Kulturkreis - Lesungen 2022

Wichtige Hinweise:

 

Veranstaltungsort

Bitte beachten Sie, dass diese Lesung - sowie auch die nächste - ausnahmsweise in der Johanneskirche stattfindet, obere Elbeallee - Ecke Ilmenauweg.

 

Corona-Schutzverordnung

Verpflichtend mit 2G-Nachweis und Maske, möglichst FFP2

„Unerhörte Geschichte – frei, aber verpönt“

Barbara Stellbrink-Kesy liest aus ihrem Buch


Irritiert durch zufällig entdeckte, immer geheim gehaltene Briefe einer in der Familie Stellbrink totgeschwiegenen Großtante Irmgard taucht die Autorin in die Spurensuche ein: „Frei, aber verpönt“ geriet Irmgard Heiss aus gutbürgerlichem Haus in Detmold nach abenteuerfreudigen Ausbildungsjahren in Berlin zunehmend in Armut als Ehefrau eines Bergmanns im Ruhrgebiet in den frühen Zwanzigern des Ruhrkampfs. Sie wurde für die Herkunftsfamilie zu einer Art Schandfleck. Sie gerät nun auch seelischen Krisen und wird unter Mithilfe der Familienmitglieder von den zunehmend nationalsozialistisch gepolten Ärzten schrittweise pathologisiert und institutionalisiert. 
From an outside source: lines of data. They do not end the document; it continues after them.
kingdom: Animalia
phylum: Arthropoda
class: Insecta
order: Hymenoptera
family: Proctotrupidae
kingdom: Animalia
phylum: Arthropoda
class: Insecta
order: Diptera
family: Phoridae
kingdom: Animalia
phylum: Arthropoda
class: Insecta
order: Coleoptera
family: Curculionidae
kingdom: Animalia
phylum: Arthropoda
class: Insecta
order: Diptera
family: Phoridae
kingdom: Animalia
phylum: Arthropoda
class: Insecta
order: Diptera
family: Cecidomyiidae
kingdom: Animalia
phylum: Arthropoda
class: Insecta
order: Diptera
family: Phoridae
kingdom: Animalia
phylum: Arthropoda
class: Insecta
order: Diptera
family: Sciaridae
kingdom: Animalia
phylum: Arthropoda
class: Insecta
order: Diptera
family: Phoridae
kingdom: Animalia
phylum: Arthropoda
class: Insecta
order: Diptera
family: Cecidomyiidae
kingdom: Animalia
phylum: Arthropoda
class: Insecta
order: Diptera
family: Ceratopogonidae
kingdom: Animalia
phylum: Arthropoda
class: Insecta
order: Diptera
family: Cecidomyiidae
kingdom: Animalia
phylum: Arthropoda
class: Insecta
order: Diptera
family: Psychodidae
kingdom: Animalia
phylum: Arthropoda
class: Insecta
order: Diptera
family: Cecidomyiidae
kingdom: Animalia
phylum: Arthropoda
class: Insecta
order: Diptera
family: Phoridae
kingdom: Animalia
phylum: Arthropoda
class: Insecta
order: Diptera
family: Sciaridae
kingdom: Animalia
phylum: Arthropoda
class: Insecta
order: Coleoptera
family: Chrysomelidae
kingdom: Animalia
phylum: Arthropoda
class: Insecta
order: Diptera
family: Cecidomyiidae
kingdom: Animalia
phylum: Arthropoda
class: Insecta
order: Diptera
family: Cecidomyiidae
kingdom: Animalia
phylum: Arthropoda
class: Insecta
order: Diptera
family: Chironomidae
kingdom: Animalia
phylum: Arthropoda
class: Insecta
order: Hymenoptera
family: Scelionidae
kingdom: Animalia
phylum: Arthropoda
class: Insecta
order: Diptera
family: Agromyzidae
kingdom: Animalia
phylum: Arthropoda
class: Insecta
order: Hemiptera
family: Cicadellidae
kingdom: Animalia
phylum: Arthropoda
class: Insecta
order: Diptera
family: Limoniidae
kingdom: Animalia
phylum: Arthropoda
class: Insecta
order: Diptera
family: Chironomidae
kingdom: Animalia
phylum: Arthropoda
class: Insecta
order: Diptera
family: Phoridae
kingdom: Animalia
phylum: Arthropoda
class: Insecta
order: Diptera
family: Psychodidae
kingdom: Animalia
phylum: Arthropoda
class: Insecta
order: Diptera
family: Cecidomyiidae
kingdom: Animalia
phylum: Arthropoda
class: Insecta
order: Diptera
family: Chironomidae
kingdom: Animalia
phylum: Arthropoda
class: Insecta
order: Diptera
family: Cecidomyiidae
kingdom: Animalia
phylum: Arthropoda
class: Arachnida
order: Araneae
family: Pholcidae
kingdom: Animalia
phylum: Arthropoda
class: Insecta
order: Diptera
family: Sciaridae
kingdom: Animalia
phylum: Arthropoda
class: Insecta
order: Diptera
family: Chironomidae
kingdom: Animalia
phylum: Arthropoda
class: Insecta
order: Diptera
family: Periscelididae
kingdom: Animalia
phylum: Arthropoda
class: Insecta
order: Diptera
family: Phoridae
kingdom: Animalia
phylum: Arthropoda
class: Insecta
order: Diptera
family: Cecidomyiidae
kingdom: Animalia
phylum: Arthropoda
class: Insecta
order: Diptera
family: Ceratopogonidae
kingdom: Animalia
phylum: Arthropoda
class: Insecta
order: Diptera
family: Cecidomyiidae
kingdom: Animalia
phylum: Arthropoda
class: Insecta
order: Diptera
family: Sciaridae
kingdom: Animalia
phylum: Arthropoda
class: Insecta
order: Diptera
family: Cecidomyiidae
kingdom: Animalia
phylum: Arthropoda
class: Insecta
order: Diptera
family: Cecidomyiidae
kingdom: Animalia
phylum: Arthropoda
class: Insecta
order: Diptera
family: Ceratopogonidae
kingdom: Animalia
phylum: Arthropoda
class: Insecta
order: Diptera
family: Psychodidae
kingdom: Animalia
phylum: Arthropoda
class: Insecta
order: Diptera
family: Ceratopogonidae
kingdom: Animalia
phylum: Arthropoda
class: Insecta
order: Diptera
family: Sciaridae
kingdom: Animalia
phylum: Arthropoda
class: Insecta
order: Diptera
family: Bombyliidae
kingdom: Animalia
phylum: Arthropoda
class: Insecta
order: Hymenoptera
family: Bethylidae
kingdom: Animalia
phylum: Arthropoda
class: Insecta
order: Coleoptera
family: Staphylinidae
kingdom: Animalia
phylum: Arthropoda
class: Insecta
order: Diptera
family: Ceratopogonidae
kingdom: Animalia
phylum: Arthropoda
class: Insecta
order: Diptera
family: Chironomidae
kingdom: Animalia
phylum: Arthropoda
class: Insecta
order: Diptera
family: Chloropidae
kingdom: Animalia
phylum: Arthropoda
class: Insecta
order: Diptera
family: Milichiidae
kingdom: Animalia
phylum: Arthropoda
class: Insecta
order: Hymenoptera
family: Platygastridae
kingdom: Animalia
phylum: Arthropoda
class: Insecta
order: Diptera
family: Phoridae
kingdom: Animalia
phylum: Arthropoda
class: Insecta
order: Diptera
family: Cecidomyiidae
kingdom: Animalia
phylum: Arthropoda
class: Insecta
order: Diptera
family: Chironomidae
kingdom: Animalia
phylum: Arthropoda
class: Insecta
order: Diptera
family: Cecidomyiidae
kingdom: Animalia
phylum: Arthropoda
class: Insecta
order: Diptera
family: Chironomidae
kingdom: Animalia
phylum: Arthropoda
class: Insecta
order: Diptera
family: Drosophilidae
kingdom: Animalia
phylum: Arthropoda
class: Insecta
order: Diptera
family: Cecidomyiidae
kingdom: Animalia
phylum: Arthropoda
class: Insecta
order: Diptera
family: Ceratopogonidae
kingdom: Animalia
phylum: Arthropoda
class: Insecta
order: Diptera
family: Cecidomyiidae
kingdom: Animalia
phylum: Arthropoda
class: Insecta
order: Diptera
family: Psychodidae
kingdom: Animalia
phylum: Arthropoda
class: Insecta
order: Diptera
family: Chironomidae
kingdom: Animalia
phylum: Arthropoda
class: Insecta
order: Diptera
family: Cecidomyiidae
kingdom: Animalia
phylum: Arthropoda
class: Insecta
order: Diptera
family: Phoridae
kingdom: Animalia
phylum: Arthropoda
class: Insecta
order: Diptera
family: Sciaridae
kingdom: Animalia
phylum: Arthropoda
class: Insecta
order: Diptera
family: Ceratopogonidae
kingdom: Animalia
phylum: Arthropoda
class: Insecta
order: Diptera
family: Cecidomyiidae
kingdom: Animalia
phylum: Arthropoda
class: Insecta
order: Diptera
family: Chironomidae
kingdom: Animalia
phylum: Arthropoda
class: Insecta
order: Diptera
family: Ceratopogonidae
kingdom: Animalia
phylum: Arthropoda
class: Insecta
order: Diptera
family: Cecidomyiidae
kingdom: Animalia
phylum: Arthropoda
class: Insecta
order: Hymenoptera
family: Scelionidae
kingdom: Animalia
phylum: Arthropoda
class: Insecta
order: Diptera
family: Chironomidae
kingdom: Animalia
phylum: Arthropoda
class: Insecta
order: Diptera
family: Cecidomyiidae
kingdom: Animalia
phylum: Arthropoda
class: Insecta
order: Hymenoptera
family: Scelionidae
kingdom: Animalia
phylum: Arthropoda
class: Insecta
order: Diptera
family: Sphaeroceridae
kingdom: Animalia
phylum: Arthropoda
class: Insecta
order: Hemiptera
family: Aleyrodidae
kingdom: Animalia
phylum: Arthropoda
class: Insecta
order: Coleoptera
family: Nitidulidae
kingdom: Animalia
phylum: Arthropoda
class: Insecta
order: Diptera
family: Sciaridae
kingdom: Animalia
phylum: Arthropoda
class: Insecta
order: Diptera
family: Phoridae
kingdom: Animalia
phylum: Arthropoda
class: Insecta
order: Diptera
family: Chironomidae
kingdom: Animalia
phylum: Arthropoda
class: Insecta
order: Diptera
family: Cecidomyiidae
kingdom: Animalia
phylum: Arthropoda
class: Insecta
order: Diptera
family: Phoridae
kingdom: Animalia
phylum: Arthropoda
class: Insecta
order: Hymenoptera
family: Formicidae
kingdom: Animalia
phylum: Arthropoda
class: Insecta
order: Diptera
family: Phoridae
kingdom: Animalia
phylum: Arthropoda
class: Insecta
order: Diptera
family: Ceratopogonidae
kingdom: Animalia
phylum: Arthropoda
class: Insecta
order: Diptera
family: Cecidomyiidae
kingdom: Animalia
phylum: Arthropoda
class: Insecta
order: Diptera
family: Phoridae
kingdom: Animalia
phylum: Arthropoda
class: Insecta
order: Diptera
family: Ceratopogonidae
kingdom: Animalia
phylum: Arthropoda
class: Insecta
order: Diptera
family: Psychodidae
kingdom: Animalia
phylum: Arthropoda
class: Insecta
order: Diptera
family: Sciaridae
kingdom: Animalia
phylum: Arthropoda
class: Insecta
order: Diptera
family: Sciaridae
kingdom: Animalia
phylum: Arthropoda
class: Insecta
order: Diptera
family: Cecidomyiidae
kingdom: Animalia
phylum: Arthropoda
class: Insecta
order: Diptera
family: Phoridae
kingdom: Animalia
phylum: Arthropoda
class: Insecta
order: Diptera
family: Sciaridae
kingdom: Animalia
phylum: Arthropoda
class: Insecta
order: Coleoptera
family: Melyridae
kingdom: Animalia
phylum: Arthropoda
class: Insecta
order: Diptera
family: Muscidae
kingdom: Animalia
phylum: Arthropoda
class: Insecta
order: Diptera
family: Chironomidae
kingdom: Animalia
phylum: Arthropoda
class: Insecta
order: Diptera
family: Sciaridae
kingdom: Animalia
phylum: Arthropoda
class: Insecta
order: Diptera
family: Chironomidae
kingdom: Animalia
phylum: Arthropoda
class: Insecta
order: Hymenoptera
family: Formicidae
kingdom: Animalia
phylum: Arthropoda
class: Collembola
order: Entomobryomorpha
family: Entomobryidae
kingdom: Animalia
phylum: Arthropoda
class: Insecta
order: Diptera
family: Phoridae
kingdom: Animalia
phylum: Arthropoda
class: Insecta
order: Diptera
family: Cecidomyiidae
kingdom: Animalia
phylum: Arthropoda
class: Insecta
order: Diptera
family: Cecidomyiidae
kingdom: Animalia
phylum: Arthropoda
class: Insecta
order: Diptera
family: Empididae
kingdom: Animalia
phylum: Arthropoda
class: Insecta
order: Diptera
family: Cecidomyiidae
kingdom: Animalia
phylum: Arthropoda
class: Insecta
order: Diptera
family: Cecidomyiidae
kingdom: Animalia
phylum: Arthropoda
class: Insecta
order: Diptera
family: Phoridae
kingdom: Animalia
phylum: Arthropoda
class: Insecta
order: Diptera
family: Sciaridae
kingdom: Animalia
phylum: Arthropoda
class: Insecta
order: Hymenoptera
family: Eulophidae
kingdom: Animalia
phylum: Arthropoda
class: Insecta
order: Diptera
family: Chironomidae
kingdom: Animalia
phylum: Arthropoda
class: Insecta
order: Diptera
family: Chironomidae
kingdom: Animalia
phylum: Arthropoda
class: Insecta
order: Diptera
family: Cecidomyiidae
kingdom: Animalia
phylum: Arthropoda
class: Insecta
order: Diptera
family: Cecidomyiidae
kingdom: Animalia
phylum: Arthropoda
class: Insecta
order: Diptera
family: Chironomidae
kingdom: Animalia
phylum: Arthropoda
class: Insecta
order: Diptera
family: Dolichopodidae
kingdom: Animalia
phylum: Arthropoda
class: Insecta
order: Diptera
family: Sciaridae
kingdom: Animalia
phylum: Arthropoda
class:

Stellbrink-Kesy recherchierte jahrelang in Archiven und Krankenakten und führt mit den eingestreuten Dokumenten durch ein wichtiges Stück Psychiatriegeschichte. In der durchgehend fesselnden Erzählung dieses Erforschens geht es aber auch um die eigene Identität der Autorin und ihren Lernprozess im Umgang mit dieser schockierenden Familiengeschichte.

 

Das Buch dokumentiert erstmalig den bedeutsamen Zusammenhang der Schicksale dieser 1944 in der Anstalt Weilmünster ausgezehrt verstorbenen Irmgard Heiss geb. Stellbrink und dem ihres Bruders, dem später als

„Lübecker Märtyrer“ verewigten evangelischen Pfarrer Karl Friedrich Stellbrink.


Zu Beginn der Lesung spricht der Sennestädter Eddy Wieand kurz über ein ähnliches Familientrauma:

Seine Verwandte Erna Kronshage war ebenfalls ein Euthanasie-Opfer. Ihr Grab wird in die Gräberpatenschaft des Sennestadtvereins aufgenommen.